As even former IMF chief economist Raghuram Rajan - who is no radical - has said, the key to the rise of all of India's new billionaires lies in their political contacts. Fortunes are being made by unscrupulous businessmen through gross manipulation and by rigging policies and even capturing regulatory agencies. 'Regulatory capture' is a reality particularly in petroleum and natural gas, telecom, urban real estate, mining and highway construction, which are among the highest-growth sectors in India.
This makes a mockery of transparency, rational policy-making, assertion of public control over rogue private economic activity, and even competition and the market. Rent-seeking businessmen, who have stashed away the equivalent of one-half of India's national income abroad over the years, are destroying the edifice of responsible and accountable governance and of democracy itself. This should jolt us into corrective action.
However, Big Business and its representatives have responded to these genuine public-interest concerns by issuing dire warnings against unsettling 'India's growth story'. Anyone who questions the unscrupulous policy-rigging conduct of our industrial magnates is maligned as anti-development and inimical to 'the national interest'.
People like Ratan Tata, Deepak Parekh (once regarded as the thinking executive's executive, if there is such a thing), Sharad Pawar and Arun Maira have all been roped in by a particular newspaper to articulate this parochial and self-serving view.

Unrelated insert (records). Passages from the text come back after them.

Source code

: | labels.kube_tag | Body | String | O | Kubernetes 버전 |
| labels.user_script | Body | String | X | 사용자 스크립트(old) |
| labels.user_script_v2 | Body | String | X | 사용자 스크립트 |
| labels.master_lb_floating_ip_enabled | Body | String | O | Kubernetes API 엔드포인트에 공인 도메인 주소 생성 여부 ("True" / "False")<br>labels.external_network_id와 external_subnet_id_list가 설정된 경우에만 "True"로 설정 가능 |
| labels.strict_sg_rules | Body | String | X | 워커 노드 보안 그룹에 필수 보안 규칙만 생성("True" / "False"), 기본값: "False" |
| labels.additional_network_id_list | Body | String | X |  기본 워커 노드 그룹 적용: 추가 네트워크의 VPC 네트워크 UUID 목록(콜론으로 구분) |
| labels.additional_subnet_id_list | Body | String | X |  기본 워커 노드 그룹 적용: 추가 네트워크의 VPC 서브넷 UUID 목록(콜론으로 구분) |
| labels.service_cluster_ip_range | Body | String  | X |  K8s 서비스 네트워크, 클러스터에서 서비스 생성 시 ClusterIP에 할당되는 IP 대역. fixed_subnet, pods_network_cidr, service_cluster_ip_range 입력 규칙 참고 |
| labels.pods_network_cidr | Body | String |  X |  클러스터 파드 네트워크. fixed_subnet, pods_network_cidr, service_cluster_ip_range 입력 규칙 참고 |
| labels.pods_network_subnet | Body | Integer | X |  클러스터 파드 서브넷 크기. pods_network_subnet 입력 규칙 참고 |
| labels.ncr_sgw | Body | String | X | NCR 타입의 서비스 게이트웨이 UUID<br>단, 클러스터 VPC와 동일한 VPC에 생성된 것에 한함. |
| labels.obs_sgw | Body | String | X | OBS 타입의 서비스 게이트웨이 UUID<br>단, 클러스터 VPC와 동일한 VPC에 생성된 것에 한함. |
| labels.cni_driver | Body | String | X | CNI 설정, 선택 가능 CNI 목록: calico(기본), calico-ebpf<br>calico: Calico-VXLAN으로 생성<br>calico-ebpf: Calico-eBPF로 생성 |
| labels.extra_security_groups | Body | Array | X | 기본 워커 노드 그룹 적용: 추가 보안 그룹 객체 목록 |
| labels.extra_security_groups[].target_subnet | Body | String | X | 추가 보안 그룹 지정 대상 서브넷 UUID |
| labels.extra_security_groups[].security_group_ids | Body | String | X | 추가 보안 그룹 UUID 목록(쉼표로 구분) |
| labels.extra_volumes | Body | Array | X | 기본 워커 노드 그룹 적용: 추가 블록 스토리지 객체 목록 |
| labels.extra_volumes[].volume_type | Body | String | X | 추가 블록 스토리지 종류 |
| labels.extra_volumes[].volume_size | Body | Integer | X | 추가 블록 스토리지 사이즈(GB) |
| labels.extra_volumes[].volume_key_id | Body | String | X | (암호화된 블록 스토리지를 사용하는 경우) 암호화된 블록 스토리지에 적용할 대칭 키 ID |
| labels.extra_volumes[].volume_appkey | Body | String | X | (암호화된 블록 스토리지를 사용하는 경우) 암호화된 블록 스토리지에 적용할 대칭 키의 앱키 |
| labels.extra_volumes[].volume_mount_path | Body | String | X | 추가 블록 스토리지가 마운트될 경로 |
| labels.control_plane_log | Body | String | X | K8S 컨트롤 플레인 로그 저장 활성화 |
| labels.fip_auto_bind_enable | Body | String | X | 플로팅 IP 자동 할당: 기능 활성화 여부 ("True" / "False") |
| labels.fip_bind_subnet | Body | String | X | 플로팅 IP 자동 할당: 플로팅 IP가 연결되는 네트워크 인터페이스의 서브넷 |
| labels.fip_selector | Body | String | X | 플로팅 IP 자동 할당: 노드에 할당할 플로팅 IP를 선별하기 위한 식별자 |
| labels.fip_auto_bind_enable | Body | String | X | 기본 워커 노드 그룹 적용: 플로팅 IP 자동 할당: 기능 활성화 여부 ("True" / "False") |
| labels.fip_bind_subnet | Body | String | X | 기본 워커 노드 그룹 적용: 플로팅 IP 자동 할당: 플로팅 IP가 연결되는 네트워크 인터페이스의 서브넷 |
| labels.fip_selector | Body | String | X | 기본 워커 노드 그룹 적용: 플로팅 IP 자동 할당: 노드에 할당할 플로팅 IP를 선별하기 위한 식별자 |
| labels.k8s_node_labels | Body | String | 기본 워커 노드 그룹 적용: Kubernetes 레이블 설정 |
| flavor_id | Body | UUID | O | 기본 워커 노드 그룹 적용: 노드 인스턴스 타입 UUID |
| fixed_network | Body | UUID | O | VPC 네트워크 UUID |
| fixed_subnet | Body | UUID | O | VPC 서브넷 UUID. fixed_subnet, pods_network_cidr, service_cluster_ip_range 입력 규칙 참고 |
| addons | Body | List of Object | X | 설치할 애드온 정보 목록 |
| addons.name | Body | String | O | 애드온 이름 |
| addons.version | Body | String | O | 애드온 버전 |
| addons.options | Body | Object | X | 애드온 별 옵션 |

Some have even called upon the prime minister to 'intervene' and reassure industrialists that their phones won't be tapped and their rivalries won't be made public.
Their new anthem is: don't rock the boat; India's global image is at stake; the Radia tapes and public discussion of the processes through business suborns government are hurting industry's interests. At this rate, Indian businessmen will stop investing in India and go abroad. Industrial expansion and economic growth will collapse. The people's faith in governance will be weakened. Don't confuse such public debate and contention - part of India's one million mutinies - with the "Music of Democracy". We need order and institutional discipline, not 'negativity' and a culture of suspicion and witch-hunting.
It's not hard to see that this is an obnoxious and utterly parochial plea for censorship and muzzling of democratic public debate, and against cleansing the system of corruption, and breaking the collusive nexus between business and politics. The collusion is necessary to keep the wheels of corruption lubricated, and for rent-seeking and earning super-profits at public expense to continue untrammelled. In other words, let Big Business continue to poison the system of governance - and the 'growth story' will go on, driven by India's sleazy capitalism.
To accept such counsel is to give up on the agenda of reforming Indian capitalism, and to shield malfeasance and monumental venality - in violation of the public interest. Caving in to such views means being complicit in the corporate takeover of government. Nothing could be more injurious to democracy.